Las tradiciones del Carnaval de Riohacha como Los Embarradores y El Pilón son casi bicentenarias.
Sus orígenes contienen genuinos aportes del corazón de criollos y de migrantes que llegaron a esta tierra buscando tranquilidad y perpetuar sus legados.
Sus símbolos y significados han venido compartiéndose por generaciones. Los Embarradores con sus cuadrillas y capitanes inducen a sus militantes sobre cómo se unta el barro precedido por el símbolo icónico que es el abrazo del embarrador. El barro no se lanza, no es un despojo que se tira, tampoco es un instrumento de agresión. Como toda tradición, su transmisión es oral y su escuela se salvaguarda en la costumbre y en el cuidado de los mayores.
El pilón desde Encarnación Bermúdez hasta la ‘Pipi’ se ha defendido de intervenciones atentatorias contra sus formas y manifestaciones, ha viajado por el país; pero no son lo mismo las pilanderas de Consuelo que las piloneras de la comae Pipi.
Tampoco es lo mismo el fortachón que se levanta y le atiborra de maicena los ojos a su compañero de parranda y si no le gusta lo abofetea y le patea el rostro; tampoco es la mujer que agarra por las greñas a otra y la baja por unas escaleras dándole golpes, mucho menos es el batallón de jóvenes que asaltan una droguería buscando un farmaceuta que les cure la sicodelia, los excesos de alcohol y la euforia;catapultados por las redes sociales que magnifican el desorden y como ola, generan repudio.
Entre lo que es el carnaval y lo que no es,existen distancias enormes que no se aligeran con la salida de prisa de la sociedad que grita acaben esa vaina, que nunca seremos como Barranquilla. El carnaval propio nunca ha pretendido desde sus inicios ser como otro, se ha desvirtuado y su reflejo como manifestación obedece a una profunda crisis social que polariza centro y periferia. Entre la ciudad que se abastece de agua todos los días y la que recoge la escasez de cada semana, entre la que vive de los presupuestos oficiales y la que lucha por el rebusque con los índices más altos de informalidad. Los muchachos criados en las barriadas sin agua atesoran en bolsitas la poca que consiguen y se las lanzan como petardos en batallas épicas con más vértigo y adrenalina que dolor. Con bolsitas también se moja y se burla a quienes desatienden el mandato de que estamos en carnaval.

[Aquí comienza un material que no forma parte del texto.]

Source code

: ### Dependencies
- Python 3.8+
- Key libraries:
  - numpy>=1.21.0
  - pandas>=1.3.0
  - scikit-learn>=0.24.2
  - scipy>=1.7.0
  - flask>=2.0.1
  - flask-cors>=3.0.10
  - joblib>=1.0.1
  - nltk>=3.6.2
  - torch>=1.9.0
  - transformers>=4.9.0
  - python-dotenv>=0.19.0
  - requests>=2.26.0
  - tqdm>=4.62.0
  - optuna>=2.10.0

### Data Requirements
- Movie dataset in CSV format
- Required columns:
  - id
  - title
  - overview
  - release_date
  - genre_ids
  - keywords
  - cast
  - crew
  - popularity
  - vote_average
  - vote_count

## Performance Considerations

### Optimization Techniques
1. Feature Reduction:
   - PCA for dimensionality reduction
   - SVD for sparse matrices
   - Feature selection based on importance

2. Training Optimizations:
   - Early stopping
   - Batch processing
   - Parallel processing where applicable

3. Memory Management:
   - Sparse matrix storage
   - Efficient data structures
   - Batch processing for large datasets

Entre tanto, el carnaval se sigue sofocando desde adentro en un círculo vicioso entre un presupuesto paupérrimo que origina una organización mediocre, empeñada en montarse sobre los hombros de reinas escogidas a dedo “que sean sostenibles”, marginando y excluyendo lo popular, en respuesta el pueblo se mofa de su corona y no le rinde pleitesía al cetro.

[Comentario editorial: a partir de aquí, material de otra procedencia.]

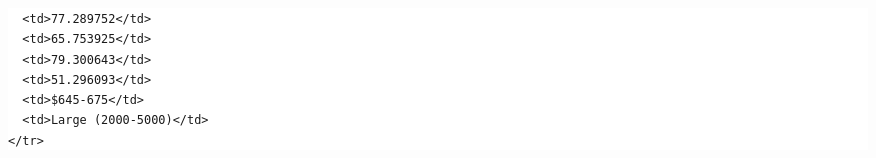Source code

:       <td>77.289752</td>
      <td>65.753925</td>
      <td>79.300643</td>
      <td>51.296093</td>
      <td>$645-675</td>
      <td>Large (2000-5000)</td>
    </tr>
  </tbody>
</table>
</div>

Jorge Gómez Effer, embarrador y especie de académico del carnaval, dedicado en sus años de retiro a la introspección y a reflexionar sobre las tradiciones de la riohacheridad afirma en sus conversaciones que el carnaval es reflejo de las fisuras profundas que tenemos como sociedad. La misma ciudad que se resiste a creer que sus límites hace rato se corrieron y que lo que llama periferia es la expansión babélica de su propia existencia.
En cuanto a intolerancia por ejemplo, como la sociedad misma, la tradición ha tenido sus picos. En la década del 70 en pleno auge de la bonanza Marimbera fue ultimado a tiros un embarrador a manos de un capo que enfadado y cegado por el poder de su arma le propinó unos disparos a un muchacho que jugaba al carnaval.
La misma sociedad apocalíptica que clama por el fin del carnaval es la que eleva a musas y versos los bollos calientes pal gobernador, que grita en cada saltito el Oa del pilón, mientras se escabulle en la metáfora del te quería y era por el pelo.